"Another child who was feeble-minded was helped to be free from his mental inertia and day-dreaming by a story written expressly for him, in which 'I am that which wills' was pictured as a fairy, coming softly to the little boy whose power to try was lost, kissing his eyes, breathing softly upon his lips, putting her finger softly upon his ears—making each more ready and attentive—and finally enthroning the little boy's own fairy in its place in his brain, where the fairy grows more and more princely, and the little boy more and more manly, trying hard, so very hard, to keep the dear little fairy on his throne."

Here, then, we have some of the types of picture-work: the picture and the story, the parable in its various forms, and the word-picture—whether of things or actions; illustrations or side-lights, the "likes" with which a skilful teacher illumines his teaching, and the objects, models, maps, and sketches on pad or blackboard, with which he re-enforces the lagging imaginations of his hearers.

What, then, is a picture? A picture is anything that helps us to see more clearly, feel more heartily, and act upon more faithfully the truth which is not or cannot be immediately present to our senses. The truth to be pictured may be the truth of people, places, and actions—external things; it may be the truth of character and of inner life—the things that are unseen, which we could never see at all except by the aid of real things or pictures of real things; just as, for example, our idea of God is built out of our experience of mountains, flowers, thunder-storms, our mother's tenderness, and our father's strength. These pictures may be drawn or painted; they may be expressed in words or in deeds, with pen or brush, with actions, with things.

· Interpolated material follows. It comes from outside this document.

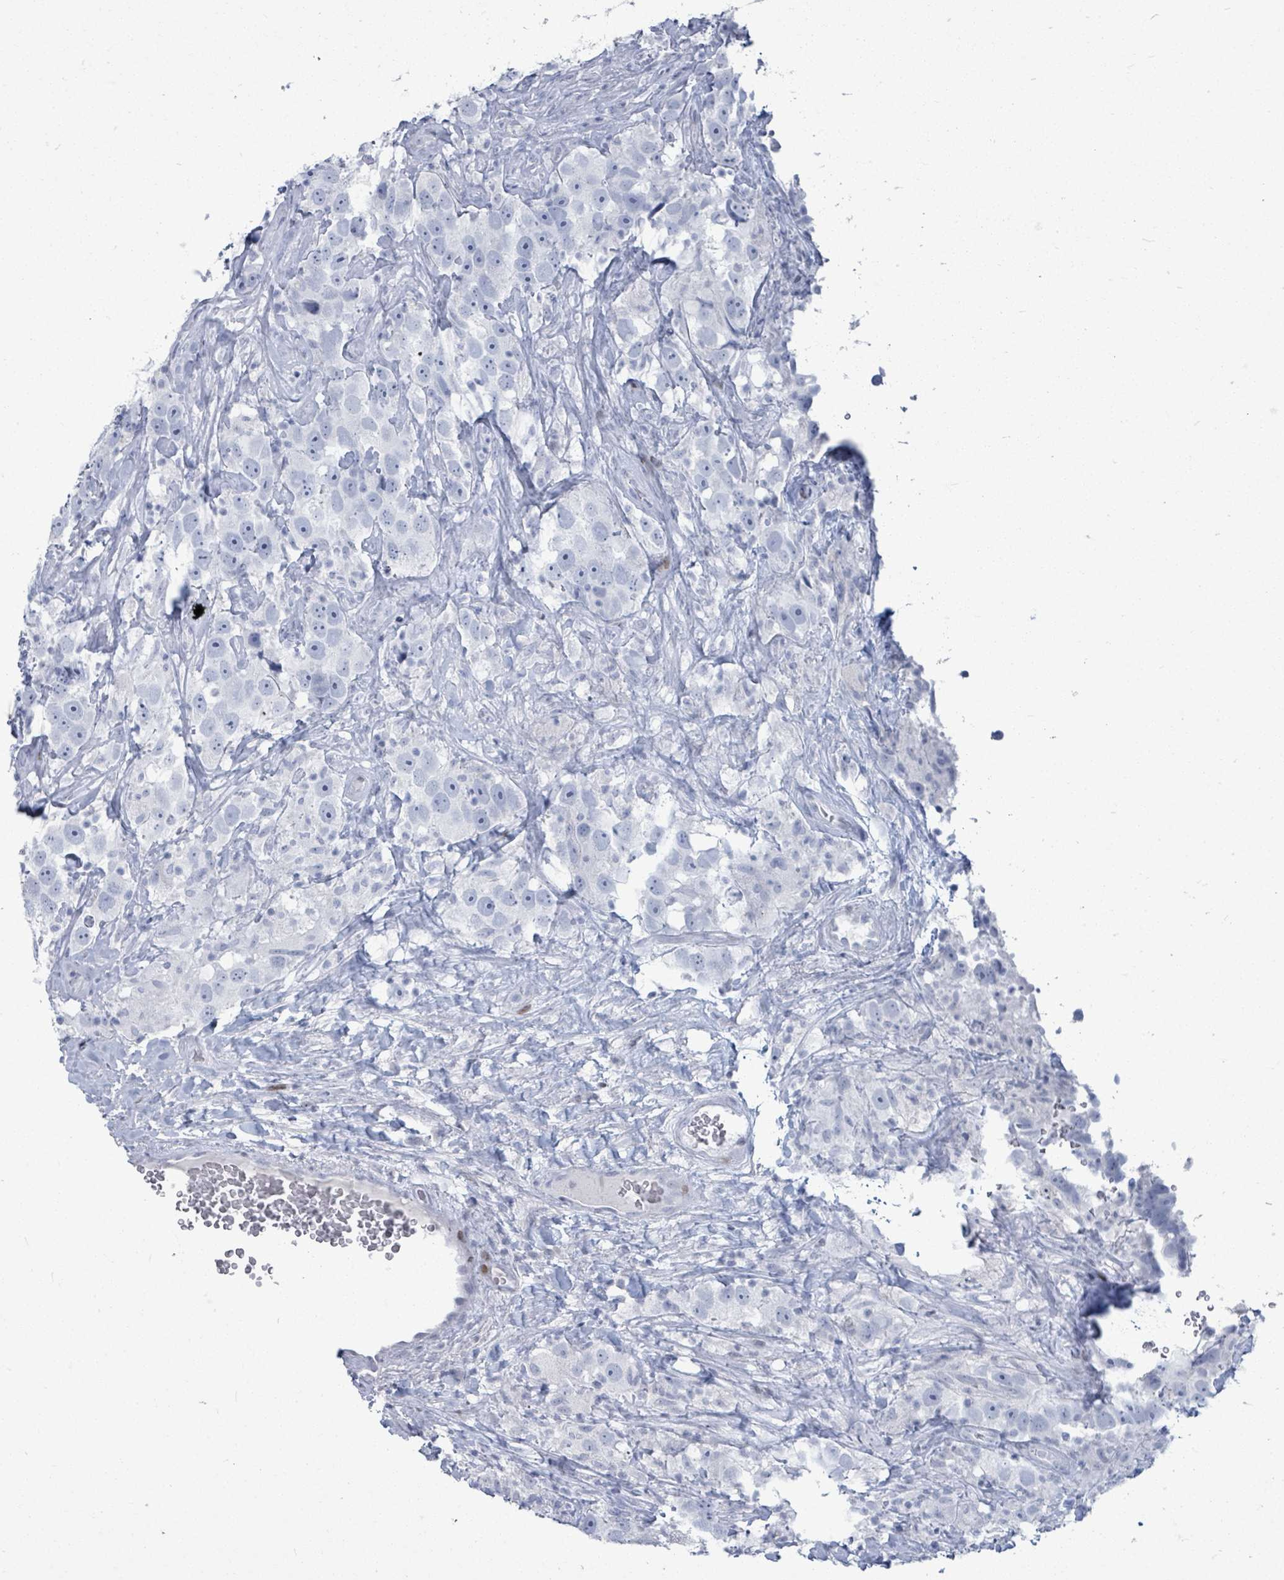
{"staining": {"intensity": "negative", "quantity": "none", "location": "none"}, "tissue": "testis cancer", "cell_type": "Tumor cells", "image_type": "cancer", "snomed": [{"axis": "morphology", "description": "Seminoma, NOS"}, {"axis": "topography", "description": "Testis"}], "caption": "There is no significant expression in tumor cells of seminoma (testis). The staining is performed using DAB brown chromogen with nuclei counter-stained in using hematoxylin.", "gene": "MALL", "patient": {"sex": "male", "age": 49}}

Where to find our materials and how to use these tools with economy and effectiveness are the questions that next claim our attention.


[1] See Chapter VIII., last heading.

[2] See Chapter VIII.

III.
A PICTURE-BOOK, AND HOW TO USE IT.

The Bible is a picture-book. It is history, literature, logic, philosophy; but, more than all these, for children and all who have the heart of childhood, it is a store-house of pictures.